__Extracted text__:
Content starts

= Roger Grierson =

New Zealand musician (born 1957)

Roger Grierson (born June 1957) is a New Zealand born musician and music industry executive.

==Career==
In 1975 Grierson headed to London and Egypt to live but found himself lured back to Sydney in 1976 to work at White Light Records. Soon afterwards he formed the punk band The Thought Criminals.

In 1978, Grierson started Doublethink Records to record local Australian bands including Singles, Rejex, and Suicide Squad. In 1980 he started GREEN Records with Stuart Coupe and Warren Fahey, and together they released records by Tactics, Allniters, Lime Spiders, Spy V Spy, Do-Re-Mi, Dropbears, Beasts of Bourbon, New Christs and The Johnnys, Grierson producing the first Beasts of Bourbon record The Axemans Jazz.

Grierson managed The Allniters, Tactics and Spy v Spy in 1981. During this period he was the distribution manager for Larrikin Records; in 1983 he took on The Johnnys, and in 1985 The Wreckery: a "junk rock" group formed by ex members of Nick Cave's backing band The Bad Seeds.
In 1985, he teamed up with Rick Tanaka, radio presenter / producer of Tokyo Hit Beat and the award-winning Nippi Rock Shop on JJJ, and they started 135 Music (135 being the line that joins Aust and Japan on the map) to encourage cross cultural promotion. This partnership has lasted over 30 years, and they now run escorted tours of oddball Japan, as LobrowJapan.com

In 1987 Grierson started promoting Australian tours for acts signed to the New Zealand label, Flying Nun Records. These acts include The Bats, The Chills, Straitjacket Fits and JPS Experience. In 1988 he started managing The Go Betweens and Nick Cave and the Bad Seeds. In 1989 he toured Tackhead, Public Image Ltd, Pop Will Eat Itself and began managing bands such as The Hummingbirds and Tall Tales and True. At this time he also formed Lost in Music publishing and signed Tex Perkins, Rebecca's Empire, Caligula, Dave Graney, Clouds, Falling Joys, Crystal Set and Kim Salmon to name but a few.

Content ends

__Listed records__:
Content starts

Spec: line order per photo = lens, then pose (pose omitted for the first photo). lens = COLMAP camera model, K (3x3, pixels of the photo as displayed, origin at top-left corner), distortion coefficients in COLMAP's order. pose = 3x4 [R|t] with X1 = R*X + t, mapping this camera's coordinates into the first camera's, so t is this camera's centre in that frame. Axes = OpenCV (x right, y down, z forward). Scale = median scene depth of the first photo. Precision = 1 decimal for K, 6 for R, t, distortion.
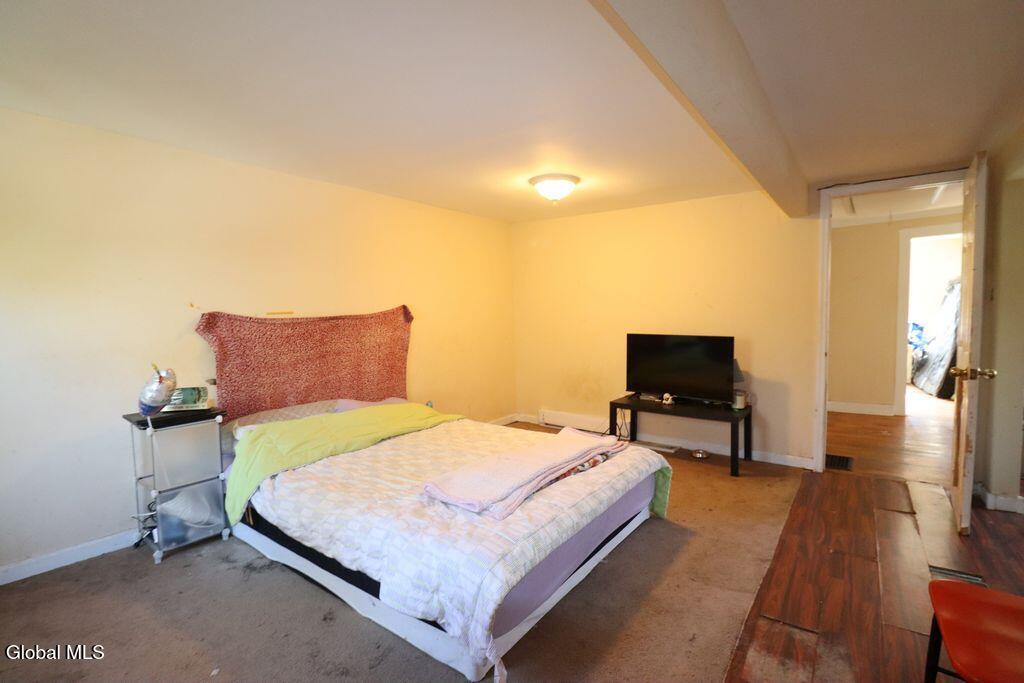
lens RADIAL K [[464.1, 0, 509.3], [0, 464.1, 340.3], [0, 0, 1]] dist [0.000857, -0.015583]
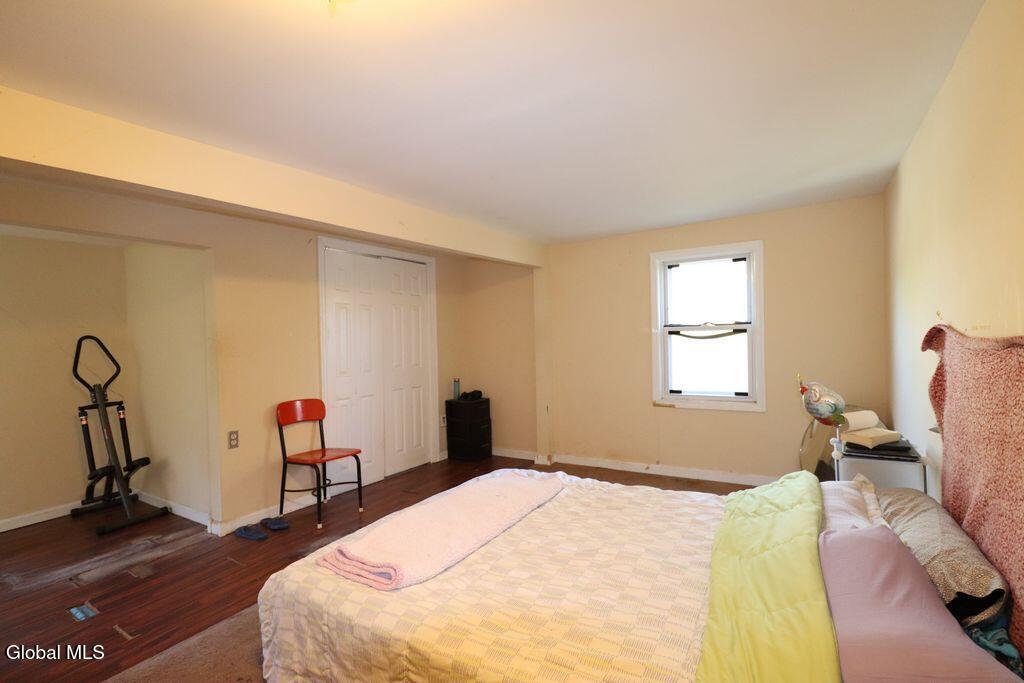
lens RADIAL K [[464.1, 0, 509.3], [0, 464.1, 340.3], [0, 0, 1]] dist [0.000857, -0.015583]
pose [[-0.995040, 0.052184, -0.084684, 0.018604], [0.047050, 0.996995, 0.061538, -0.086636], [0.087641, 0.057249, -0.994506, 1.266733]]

Content ends
Content starts

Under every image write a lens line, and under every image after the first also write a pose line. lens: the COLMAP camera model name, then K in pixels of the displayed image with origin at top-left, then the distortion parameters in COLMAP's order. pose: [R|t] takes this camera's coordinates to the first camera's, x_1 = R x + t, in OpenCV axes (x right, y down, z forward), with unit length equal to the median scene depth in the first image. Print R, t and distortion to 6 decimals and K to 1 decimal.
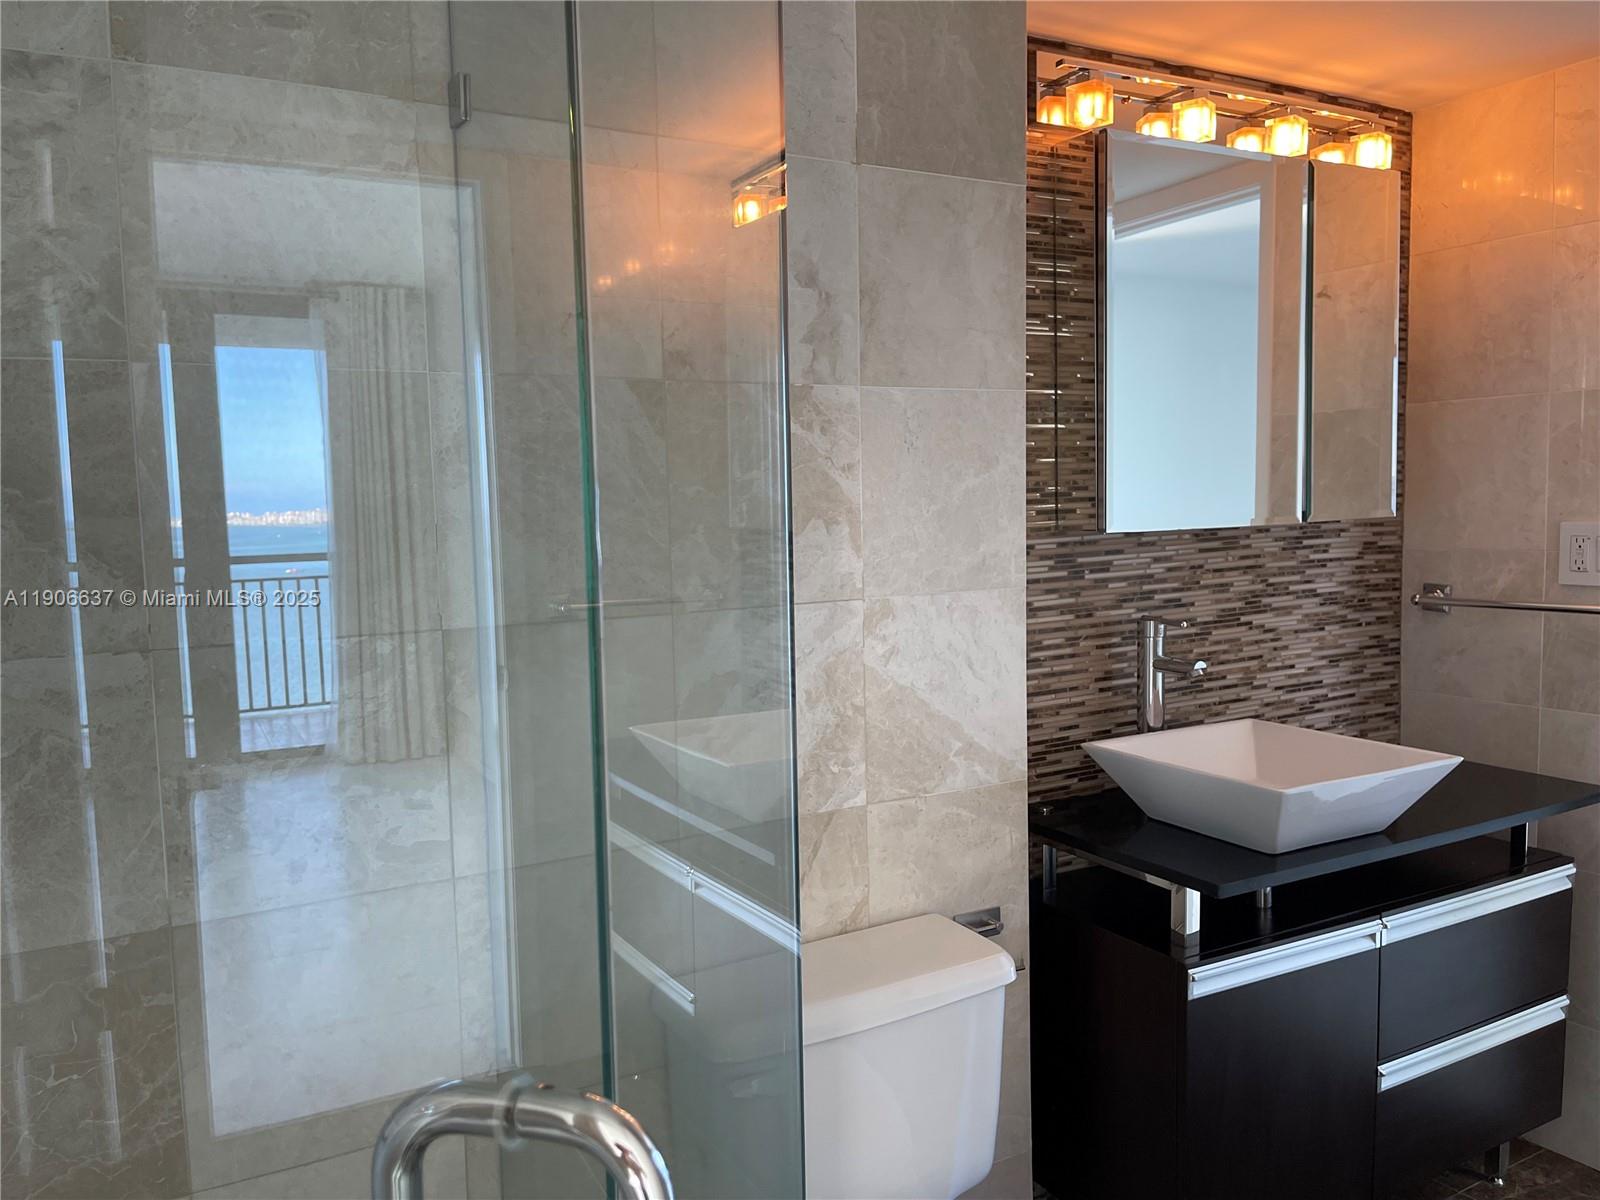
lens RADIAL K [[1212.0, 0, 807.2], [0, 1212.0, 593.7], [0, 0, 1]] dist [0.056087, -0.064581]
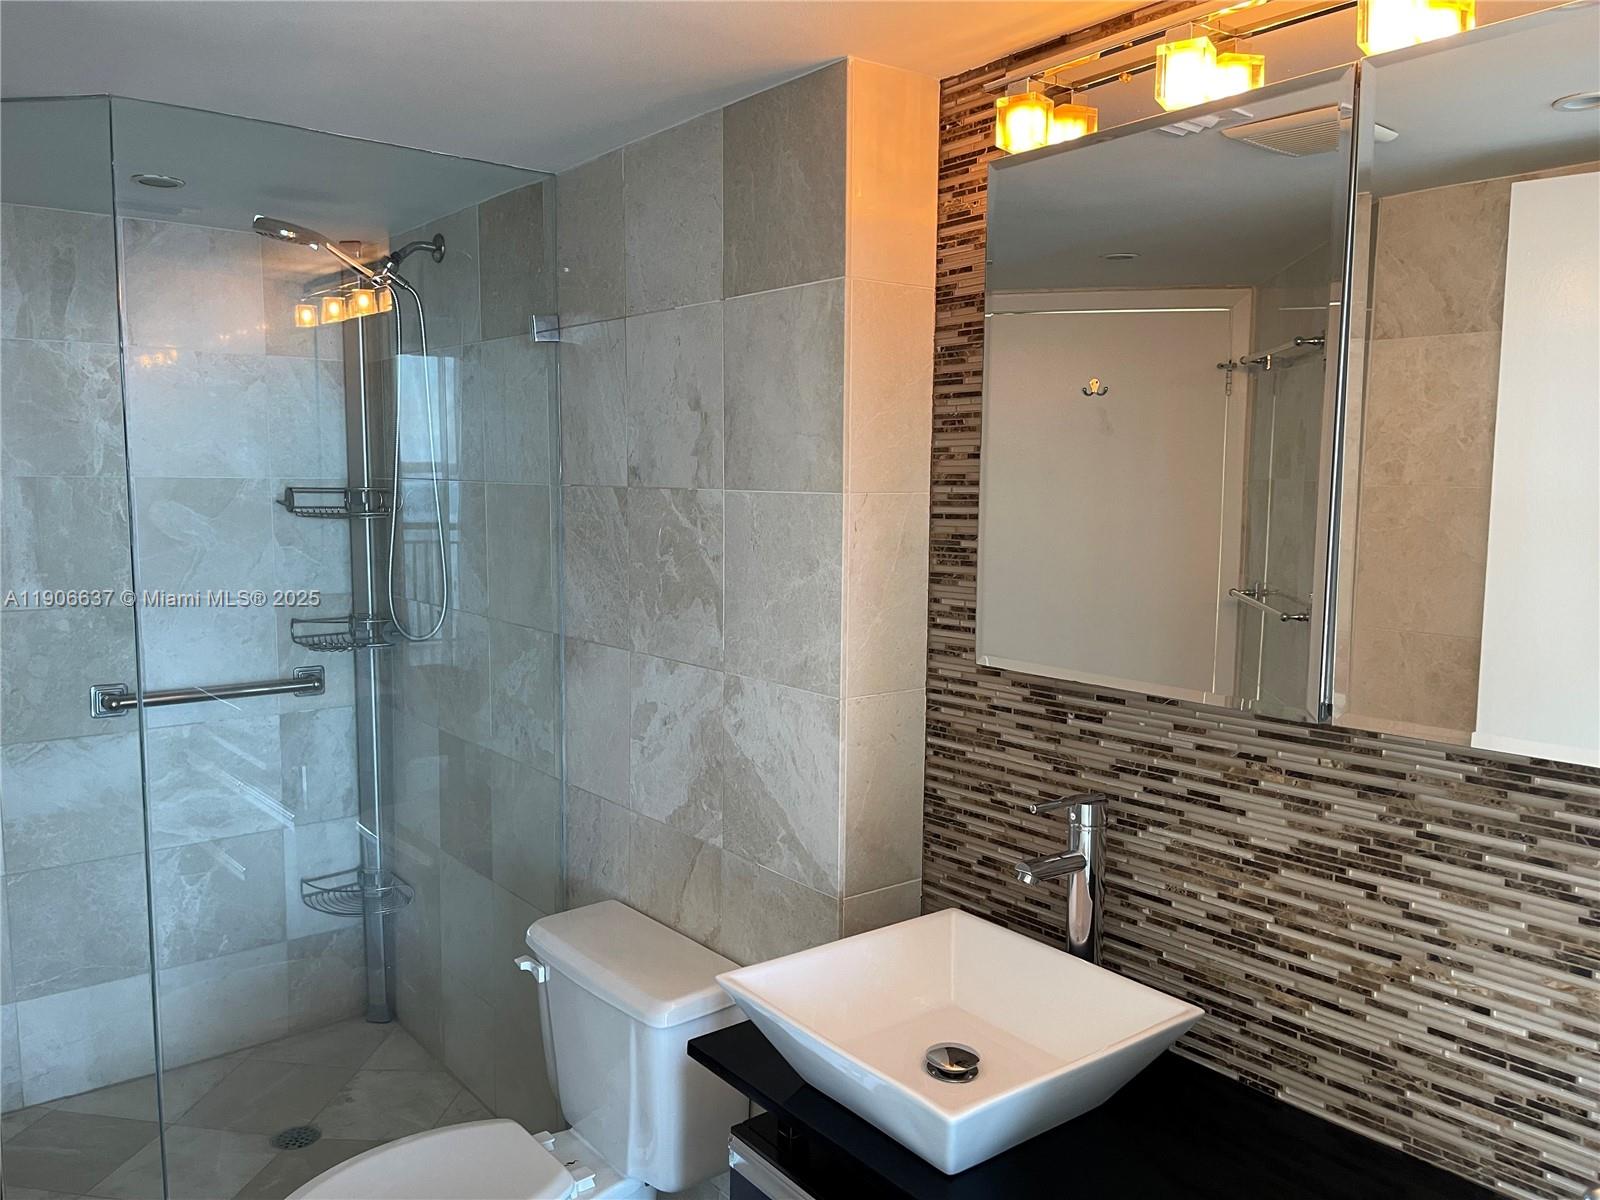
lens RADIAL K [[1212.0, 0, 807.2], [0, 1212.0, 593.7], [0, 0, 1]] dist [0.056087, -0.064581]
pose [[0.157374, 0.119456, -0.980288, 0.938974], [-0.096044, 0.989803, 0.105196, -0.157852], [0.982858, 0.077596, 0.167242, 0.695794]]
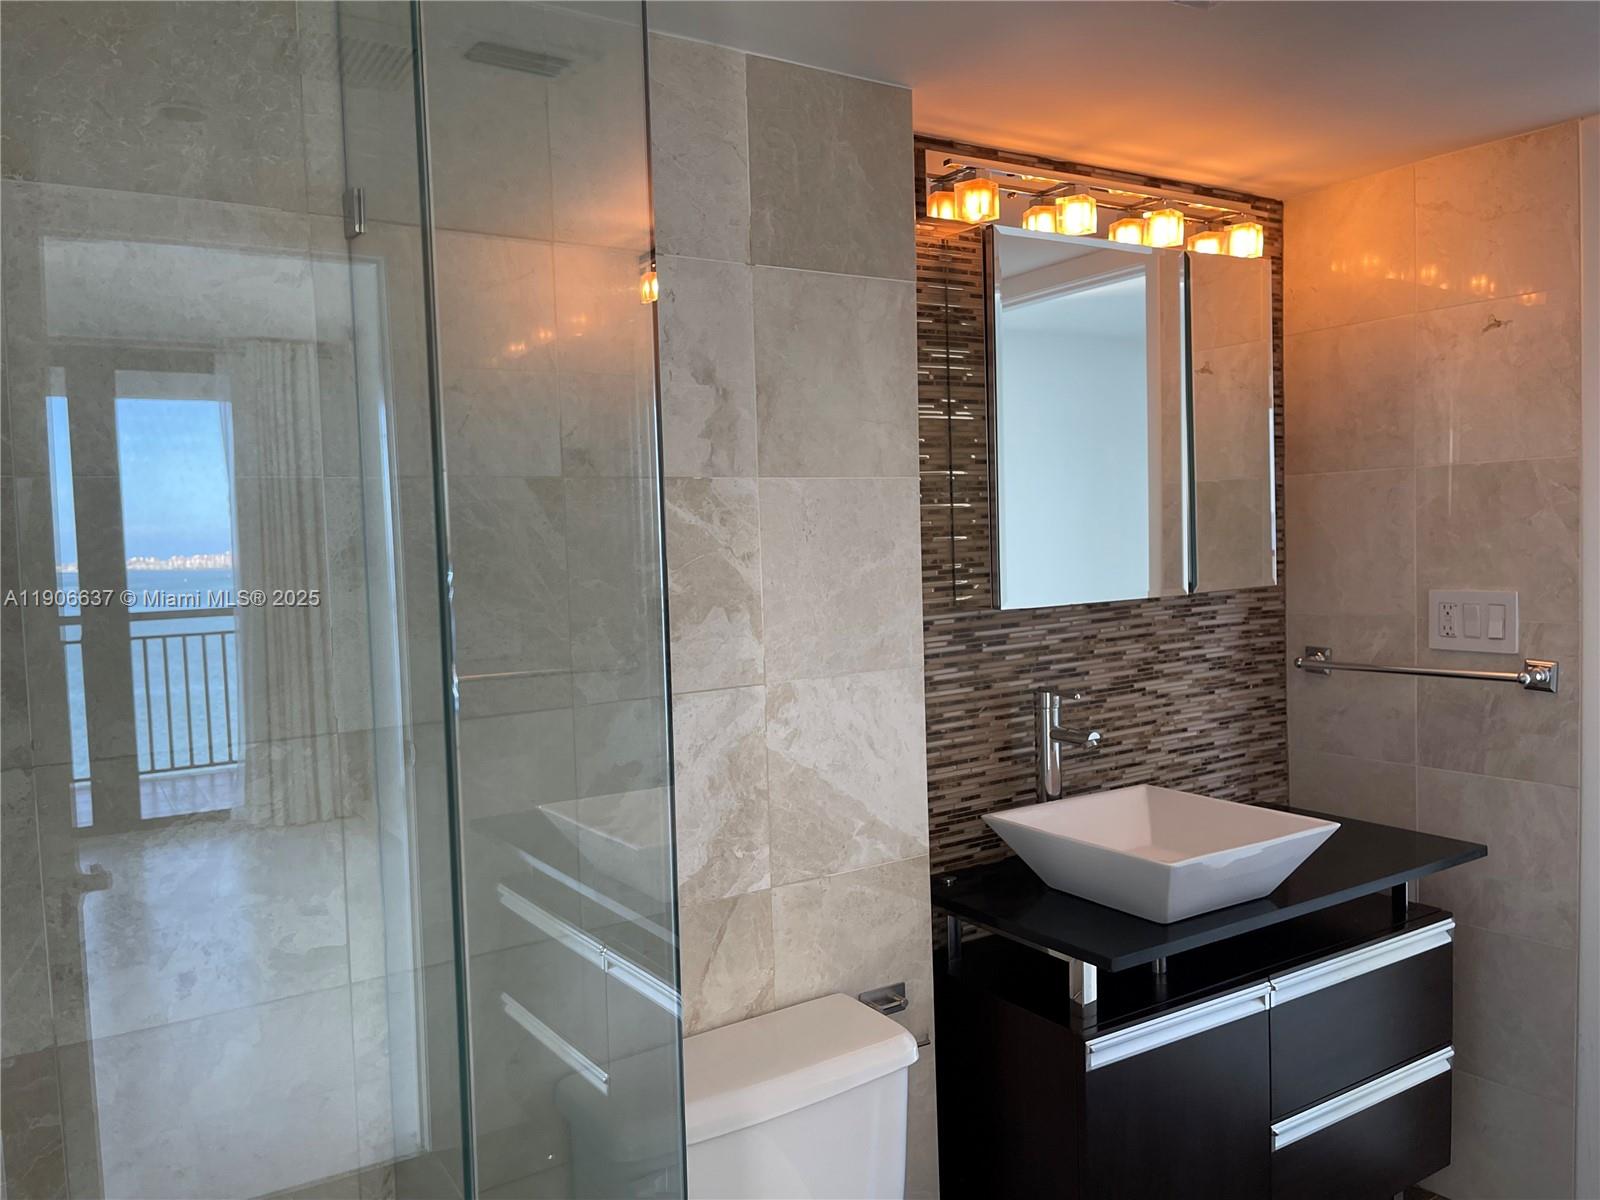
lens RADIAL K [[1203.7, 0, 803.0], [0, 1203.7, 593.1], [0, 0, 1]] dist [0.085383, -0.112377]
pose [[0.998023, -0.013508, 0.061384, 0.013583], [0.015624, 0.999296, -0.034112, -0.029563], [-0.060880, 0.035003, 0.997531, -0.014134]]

Content ends
Content starts

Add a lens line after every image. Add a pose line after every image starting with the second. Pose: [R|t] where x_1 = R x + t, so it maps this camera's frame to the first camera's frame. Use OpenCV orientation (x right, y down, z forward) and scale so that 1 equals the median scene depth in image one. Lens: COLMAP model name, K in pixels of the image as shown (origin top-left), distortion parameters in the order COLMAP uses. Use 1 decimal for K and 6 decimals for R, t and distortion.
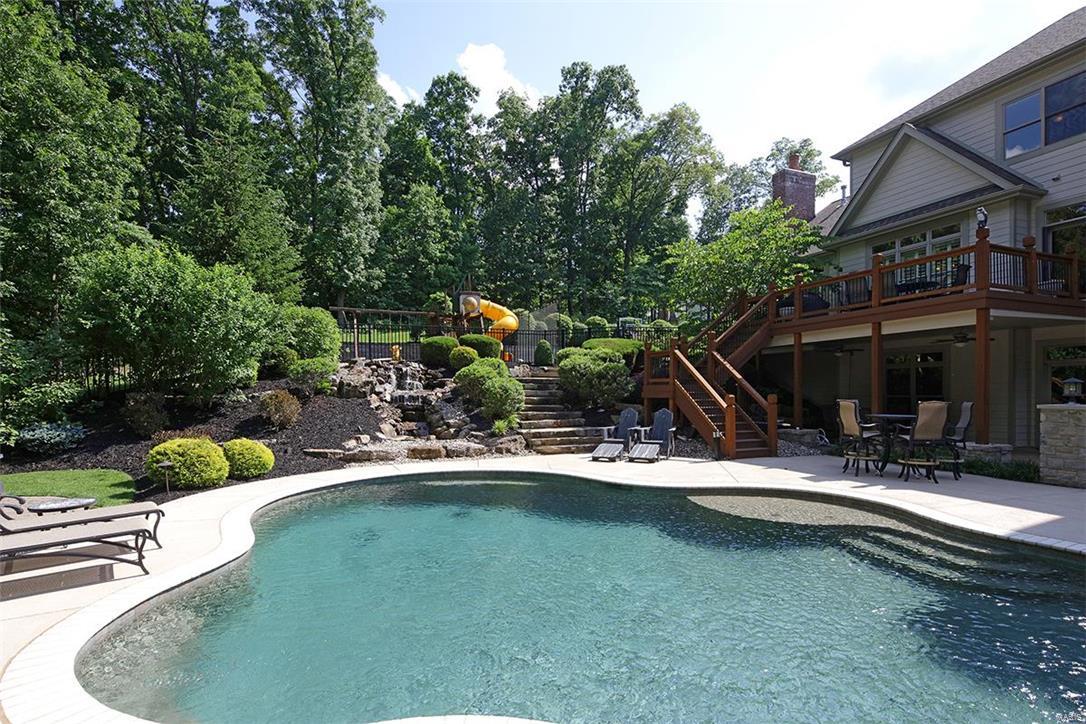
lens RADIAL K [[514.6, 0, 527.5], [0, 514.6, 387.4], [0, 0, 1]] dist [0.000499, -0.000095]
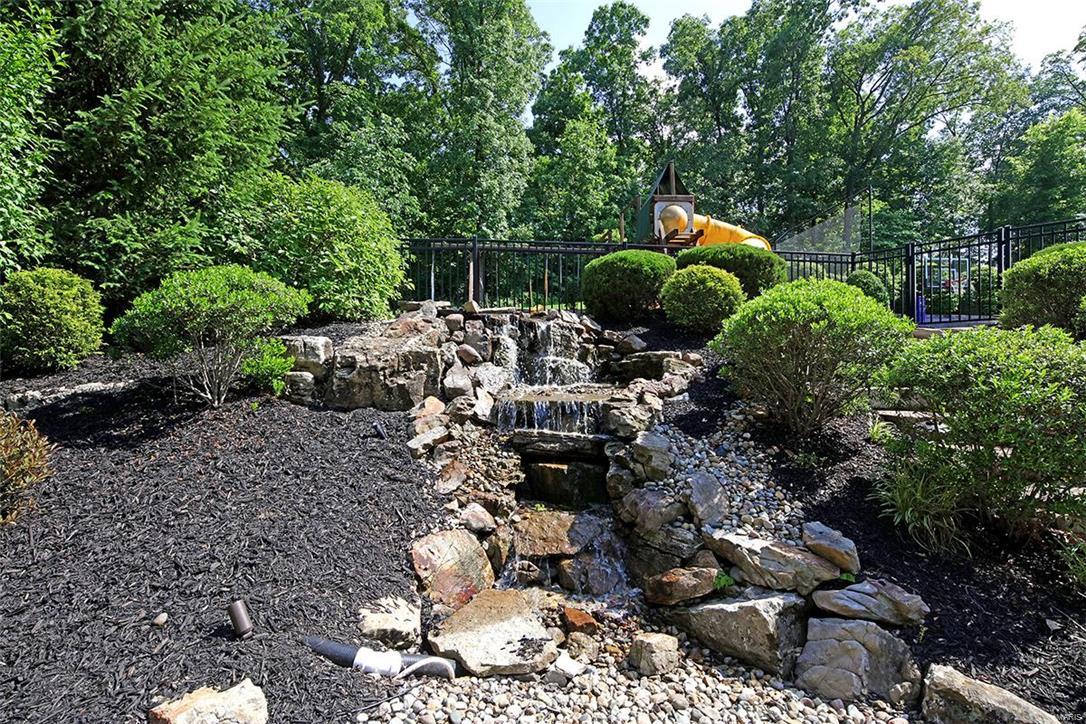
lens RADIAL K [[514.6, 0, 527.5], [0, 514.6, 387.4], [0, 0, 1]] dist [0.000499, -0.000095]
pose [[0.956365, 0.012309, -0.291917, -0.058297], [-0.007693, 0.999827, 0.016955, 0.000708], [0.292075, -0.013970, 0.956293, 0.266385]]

Content ends

__What you need to do__:
a – In the Roger Grierson article, restate word for word the part from "Roger Grierson (born" to "The Axemans Jazz.".
b – Answer these questions using the Roger Grierson article:
(i) In what year did Grierson start Doublethink Records?
(ii) With whom did he start 135 Music?
(iii) From 1987, Grierson promoted Australian tours for acts signed to which New Zealand label?

__Task answers__:
a –
Roger Grierson (born June 1957) is a New Zealand born musician and music industry executive.

==Career==
In 1975 Grierson headed to London and Egypt to live but found himself lured back to Sydney in 1976 to work at White Light Records. Soon afterwards he formed the punk band The Thought Criminals.

In 1978, Grierson started Doublethink Records to record local Australian bands including Singles, Rejex, and Suicide Squad. In 1980 he started GREEN Records with Stuart Coupe and Warren Fahey, and together they released records by Tactics, Allniters, Lime Spiders, Spy V Spy, Do-Re-Mi, Dropbears, Beasts of Bourbon, New Christs and The Johnnys, Grierson producing the first Beasts of Bourbon record The Axemans Jazz.

b –
(i) 1978
(ii) Rick Tanaka
(iii) Flying Nun Records